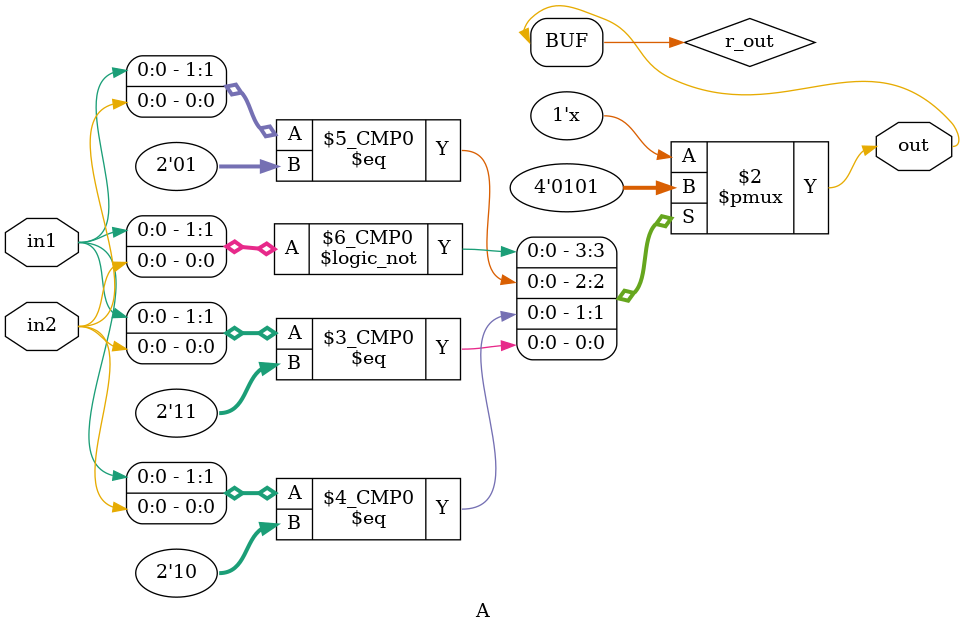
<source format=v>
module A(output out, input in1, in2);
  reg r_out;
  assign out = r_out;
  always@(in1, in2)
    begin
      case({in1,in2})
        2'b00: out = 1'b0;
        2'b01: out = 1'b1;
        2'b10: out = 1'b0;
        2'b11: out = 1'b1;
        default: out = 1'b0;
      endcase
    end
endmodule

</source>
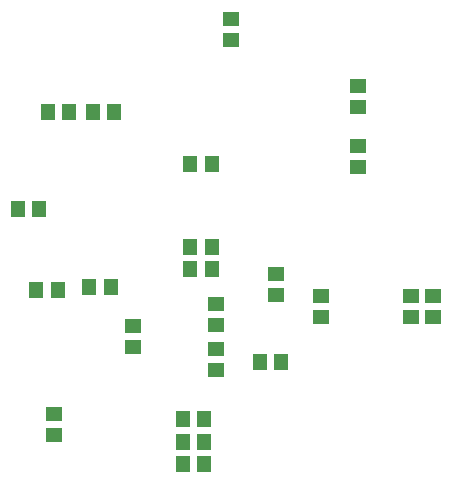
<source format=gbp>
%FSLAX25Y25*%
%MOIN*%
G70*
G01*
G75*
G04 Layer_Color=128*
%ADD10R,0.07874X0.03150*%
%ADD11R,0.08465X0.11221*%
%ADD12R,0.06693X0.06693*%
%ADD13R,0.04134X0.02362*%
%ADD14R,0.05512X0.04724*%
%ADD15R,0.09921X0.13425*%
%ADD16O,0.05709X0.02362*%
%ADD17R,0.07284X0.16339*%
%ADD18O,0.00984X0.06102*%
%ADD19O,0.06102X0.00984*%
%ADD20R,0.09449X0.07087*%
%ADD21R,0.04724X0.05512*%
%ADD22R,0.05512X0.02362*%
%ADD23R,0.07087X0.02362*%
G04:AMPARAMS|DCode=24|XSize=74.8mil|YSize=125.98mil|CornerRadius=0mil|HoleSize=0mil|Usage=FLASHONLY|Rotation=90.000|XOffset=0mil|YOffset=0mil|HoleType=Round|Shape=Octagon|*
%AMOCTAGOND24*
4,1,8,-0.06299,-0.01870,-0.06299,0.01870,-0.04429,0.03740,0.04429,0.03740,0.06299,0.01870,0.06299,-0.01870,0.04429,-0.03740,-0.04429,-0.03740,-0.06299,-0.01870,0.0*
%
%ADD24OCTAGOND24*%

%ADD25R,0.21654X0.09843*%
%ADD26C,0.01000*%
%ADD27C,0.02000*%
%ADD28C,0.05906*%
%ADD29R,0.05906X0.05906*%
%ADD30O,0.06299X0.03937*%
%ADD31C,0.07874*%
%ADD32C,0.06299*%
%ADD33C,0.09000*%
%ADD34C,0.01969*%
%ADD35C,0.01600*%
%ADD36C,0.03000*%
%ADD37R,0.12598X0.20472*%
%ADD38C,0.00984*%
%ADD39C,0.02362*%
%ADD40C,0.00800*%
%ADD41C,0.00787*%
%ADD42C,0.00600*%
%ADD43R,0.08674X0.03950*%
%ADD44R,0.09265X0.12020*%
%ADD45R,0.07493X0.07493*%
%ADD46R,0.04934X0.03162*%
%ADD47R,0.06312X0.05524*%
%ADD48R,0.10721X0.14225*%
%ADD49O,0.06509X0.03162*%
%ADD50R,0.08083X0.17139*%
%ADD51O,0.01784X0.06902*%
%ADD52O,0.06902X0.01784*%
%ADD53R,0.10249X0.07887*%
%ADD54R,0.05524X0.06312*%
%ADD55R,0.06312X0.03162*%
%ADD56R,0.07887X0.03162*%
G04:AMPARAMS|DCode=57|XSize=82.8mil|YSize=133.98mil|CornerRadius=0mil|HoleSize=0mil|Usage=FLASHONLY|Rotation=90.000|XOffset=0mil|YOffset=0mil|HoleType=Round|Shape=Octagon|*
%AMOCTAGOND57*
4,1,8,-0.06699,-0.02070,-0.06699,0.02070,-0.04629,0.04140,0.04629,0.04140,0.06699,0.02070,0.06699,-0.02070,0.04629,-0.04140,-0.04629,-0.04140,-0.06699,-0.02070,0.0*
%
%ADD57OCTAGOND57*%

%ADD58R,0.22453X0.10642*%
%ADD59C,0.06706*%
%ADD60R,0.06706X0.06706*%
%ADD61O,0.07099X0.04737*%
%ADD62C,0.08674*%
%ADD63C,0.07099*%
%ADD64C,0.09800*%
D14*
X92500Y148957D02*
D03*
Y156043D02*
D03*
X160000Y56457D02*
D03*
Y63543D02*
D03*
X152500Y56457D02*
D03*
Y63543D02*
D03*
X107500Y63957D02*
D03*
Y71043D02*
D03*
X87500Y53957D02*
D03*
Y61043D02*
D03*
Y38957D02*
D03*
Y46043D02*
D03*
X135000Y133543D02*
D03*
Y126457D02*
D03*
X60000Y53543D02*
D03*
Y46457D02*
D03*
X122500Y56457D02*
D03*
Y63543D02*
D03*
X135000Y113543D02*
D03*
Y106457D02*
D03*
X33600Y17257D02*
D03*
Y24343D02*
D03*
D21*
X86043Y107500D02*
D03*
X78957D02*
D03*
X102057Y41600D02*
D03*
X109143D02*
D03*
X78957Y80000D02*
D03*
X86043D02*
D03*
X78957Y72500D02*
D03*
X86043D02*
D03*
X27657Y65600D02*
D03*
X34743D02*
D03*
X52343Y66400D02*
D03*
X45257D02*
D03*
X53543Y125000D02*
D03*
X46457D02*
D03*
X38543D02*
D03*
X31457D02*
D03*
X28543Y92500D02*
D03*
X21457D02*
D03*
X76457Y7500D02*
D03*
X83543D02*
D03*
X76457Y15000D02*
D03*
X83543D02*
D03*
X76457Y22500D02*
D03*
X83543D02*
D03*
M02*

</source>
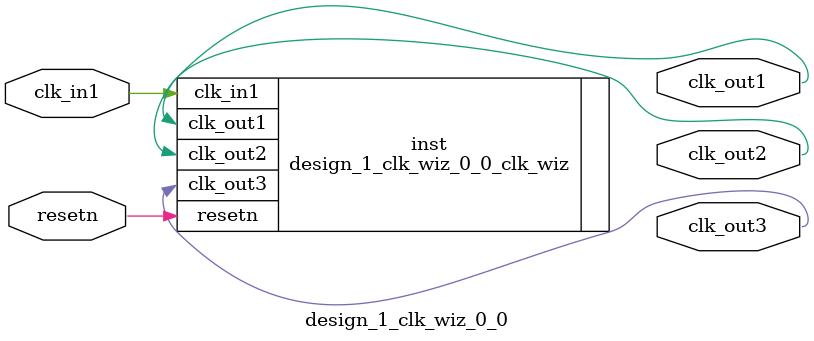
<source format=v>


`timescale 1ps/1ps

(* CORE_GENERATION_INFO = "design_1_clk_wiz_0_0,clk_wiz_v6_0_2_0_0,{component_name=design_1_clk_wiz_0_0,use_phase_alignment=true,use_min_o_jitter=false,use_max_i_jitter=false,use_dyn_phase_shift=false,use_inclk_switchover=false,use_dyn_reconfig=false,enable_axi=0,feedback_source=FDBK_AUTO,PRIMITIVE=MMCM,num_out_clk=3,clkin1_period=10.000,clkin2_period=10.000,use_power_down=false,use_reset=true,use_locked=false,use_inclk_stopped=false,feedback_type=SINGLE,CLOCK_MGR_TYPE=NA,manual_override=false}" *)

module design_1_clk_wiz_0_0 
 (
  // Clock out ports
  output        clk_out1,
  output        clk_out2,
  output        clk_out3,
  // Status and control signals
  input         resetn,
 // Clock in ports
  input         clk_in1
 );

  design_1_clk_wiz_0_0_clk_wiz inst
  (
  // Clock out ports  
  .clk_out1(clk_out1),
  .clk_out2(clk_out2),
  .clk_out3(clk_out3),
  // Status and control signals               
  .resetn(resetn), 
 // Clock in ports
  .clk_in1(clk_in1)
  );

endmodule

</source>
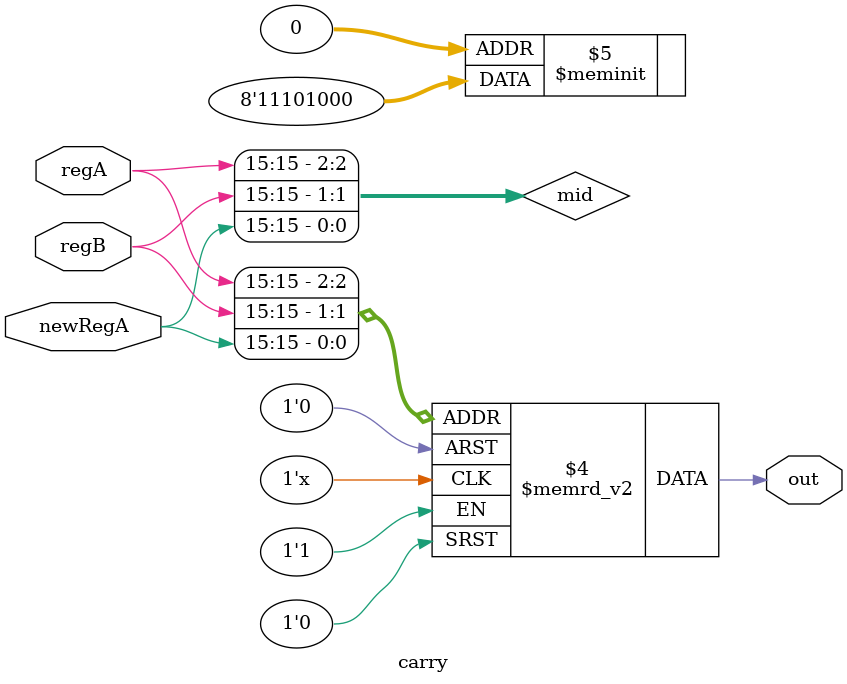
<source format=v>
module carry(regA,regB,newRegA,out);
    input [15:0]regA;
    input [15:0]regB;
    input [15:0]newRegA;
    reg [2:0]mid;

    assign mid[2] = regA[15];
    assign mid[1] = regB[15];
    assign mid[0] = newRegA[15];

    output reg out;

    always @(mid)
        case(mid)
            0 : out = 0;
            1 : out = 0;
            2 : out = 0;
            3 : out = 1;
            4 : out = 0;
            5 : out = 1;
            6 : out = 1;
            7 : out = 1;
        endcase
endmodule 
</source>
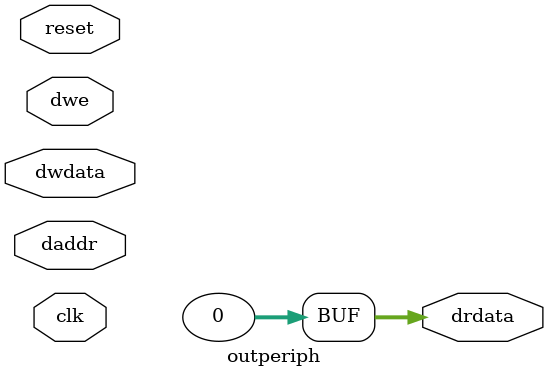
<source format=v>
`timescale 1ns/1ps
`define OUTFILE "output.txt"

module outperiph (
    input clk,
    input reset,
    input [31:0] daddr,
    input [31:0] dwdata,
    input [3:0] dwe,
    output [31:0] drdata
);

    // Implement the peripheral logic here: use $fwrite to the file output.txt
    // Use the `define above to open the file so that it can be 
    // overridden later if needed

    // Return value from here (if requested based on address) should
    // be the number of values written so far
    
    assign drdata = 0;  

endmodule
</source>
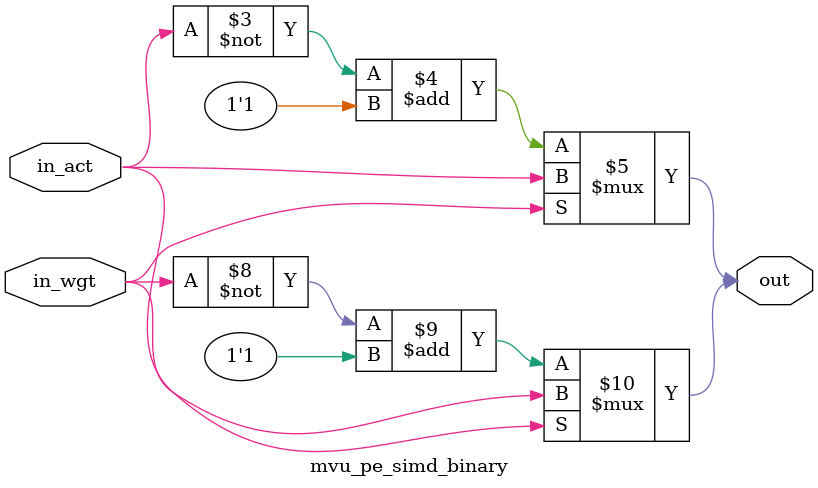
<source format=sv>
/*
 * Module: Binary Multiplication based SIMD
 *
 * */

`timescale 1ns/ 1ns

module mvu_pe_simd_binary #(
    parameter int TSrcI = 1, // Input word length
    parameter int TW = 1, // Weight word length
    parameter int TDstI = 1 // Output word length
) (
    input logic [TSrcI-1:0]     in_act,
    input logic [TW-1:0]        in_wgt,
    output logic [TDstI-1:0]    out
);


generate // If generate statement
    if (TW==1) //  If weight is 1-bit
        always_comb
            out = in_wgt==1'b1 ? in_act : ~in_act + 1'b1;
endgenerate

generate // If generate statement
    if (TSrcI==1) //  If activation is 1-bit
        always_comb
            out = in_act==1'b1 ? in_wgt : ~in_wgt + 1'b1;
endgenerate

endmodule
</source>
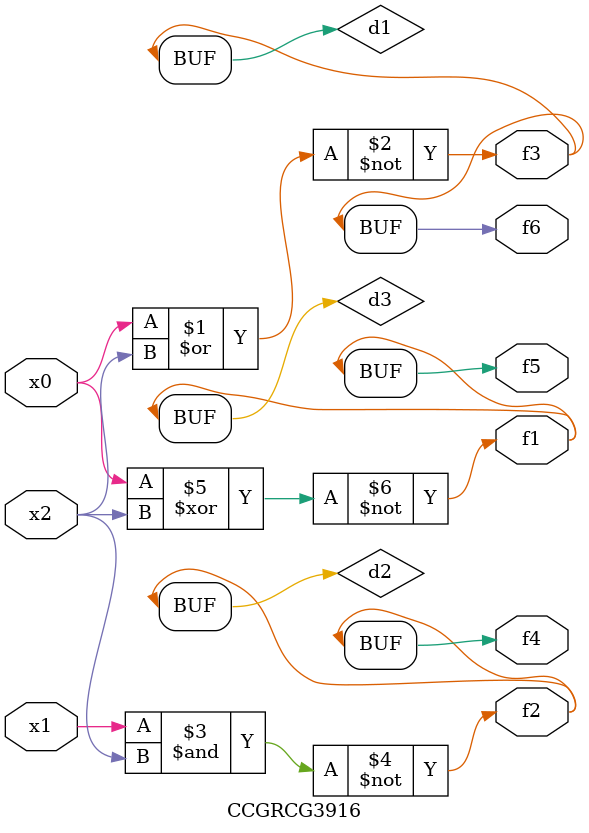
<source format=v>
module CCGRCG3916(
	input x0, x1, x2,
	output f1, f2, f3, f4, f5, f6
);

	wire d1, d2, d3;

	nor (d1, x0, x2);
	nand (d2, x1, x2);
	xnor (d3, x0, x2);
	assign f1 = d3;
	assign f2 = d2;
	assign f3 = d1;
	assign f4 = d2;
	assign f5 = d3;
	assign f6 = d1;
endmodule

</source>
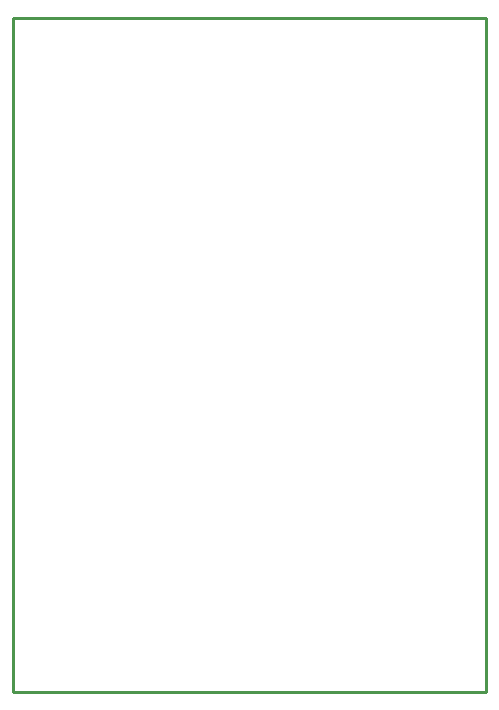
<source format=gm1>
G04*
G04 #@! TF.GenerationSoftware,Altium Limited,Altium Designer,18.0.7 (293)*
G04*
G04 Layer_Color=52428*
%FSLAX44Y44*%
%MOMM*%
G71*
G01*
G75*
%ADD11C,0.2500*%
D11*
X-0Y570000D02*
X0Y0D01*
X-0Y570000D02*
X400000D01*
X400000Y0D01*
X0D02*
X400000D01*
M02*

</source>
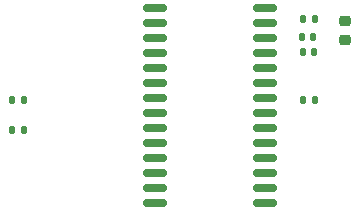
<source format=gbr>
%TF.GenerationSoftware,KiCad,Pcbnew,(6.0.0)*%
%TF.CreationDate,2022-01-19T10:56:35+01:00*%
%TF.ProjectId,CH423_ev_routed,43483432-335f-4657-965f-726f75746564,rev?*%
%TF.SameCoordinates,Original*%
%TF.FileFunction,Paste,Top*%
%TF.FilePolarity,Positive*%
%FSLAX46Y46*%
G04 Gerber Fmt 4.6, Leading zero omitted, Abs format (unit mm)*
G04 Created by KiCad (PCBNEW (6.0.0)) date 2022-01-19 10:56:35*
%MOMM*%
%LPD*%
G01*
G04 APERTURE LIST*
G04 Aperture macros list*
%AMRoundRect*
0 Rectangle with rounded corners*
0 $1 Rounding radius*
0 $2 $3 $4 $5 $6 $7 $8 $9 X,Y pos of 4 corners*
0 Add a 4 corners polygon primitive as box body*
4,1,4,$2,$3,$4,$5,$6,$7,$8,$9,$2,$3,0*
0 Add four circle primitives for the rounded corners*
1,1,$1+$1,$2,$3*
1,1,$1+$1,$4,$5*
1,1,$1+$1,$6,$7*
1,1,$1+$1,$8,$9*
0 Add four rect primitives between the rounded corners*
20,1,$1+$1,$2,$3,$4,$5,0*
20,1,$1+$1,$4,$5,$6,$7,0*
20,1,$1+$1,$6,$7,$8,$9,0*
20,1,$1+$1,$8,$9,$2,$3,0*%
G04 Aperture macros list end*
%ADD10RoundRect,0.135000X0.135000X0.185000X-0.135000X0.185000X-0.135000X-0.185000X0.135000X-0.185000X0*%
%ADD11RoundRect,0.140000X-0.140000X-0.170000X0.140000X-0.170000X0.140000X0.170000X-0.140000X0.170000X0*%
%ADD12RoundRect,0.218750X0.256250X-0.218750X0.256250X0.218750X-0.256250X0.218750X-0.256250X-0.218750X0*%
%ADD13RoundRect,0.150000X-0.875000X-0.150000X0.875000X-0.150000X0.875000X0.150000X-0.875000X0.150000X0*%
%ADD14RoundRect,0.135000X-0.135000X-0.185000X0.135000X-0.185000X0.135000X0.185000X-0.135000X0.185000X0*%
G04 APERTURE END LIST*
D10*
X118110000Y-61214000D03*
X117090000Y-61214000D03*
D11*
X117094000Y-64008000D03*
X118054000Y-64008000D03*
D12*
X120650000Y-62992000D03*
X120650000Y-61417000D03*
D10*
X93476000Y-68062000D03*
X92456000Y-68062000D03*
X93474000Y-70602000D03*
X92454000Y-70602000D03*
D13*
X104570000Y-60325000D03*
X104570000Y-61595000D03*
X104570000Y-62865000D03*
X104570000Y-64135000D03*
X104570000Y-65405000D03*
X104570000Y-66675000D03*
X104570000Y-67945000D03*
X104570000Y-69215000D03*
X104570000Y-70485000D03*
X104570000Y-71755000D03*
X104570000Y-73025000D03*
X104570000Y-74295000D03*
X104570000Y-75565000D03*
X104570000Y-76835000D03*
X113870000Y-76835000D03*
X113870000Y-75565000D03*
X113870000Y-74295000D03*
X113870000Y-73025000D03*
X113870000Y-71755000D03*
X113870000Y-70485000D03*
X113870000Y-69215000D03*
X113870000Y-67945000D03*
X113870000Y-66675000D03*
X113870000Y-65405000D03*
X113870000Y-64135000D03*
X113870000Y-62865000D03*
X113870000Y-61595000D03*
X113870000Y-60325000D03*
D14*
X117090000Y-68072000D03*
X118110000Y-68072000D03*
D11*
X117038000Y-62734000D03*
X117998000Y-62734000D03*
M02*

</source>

____

EXERCISE GOAL: In the listing above, find the line containing "assign f4 = d2;" and the line containing "<source format=gbr>", then return both of them and every line between, exactly, without pictures.

TASK RESPONSE:
	assign f4 = d2;
	assign f5 = d3;
	assign f6 = d1;
endmodule

</source>
<source format=gm1>
G04*
G04 #@! TF.GenerationSoftware,Altium Limited,Altium Designer,18.0.7 (293)*
G04*
G04 Layer_Color=52428*
%FSLAX44Y44*%
%MOMM*%
G71*
G01*
G75*
%ADD11C,0.2500*%
D11*
X-0Y570000D02*
X0Y0D01*
X-0Y570000D02*
X400000D01*
X400000Y0D01*
X0D02*
X400000D01*
M02*

</source>
<source format=gbr>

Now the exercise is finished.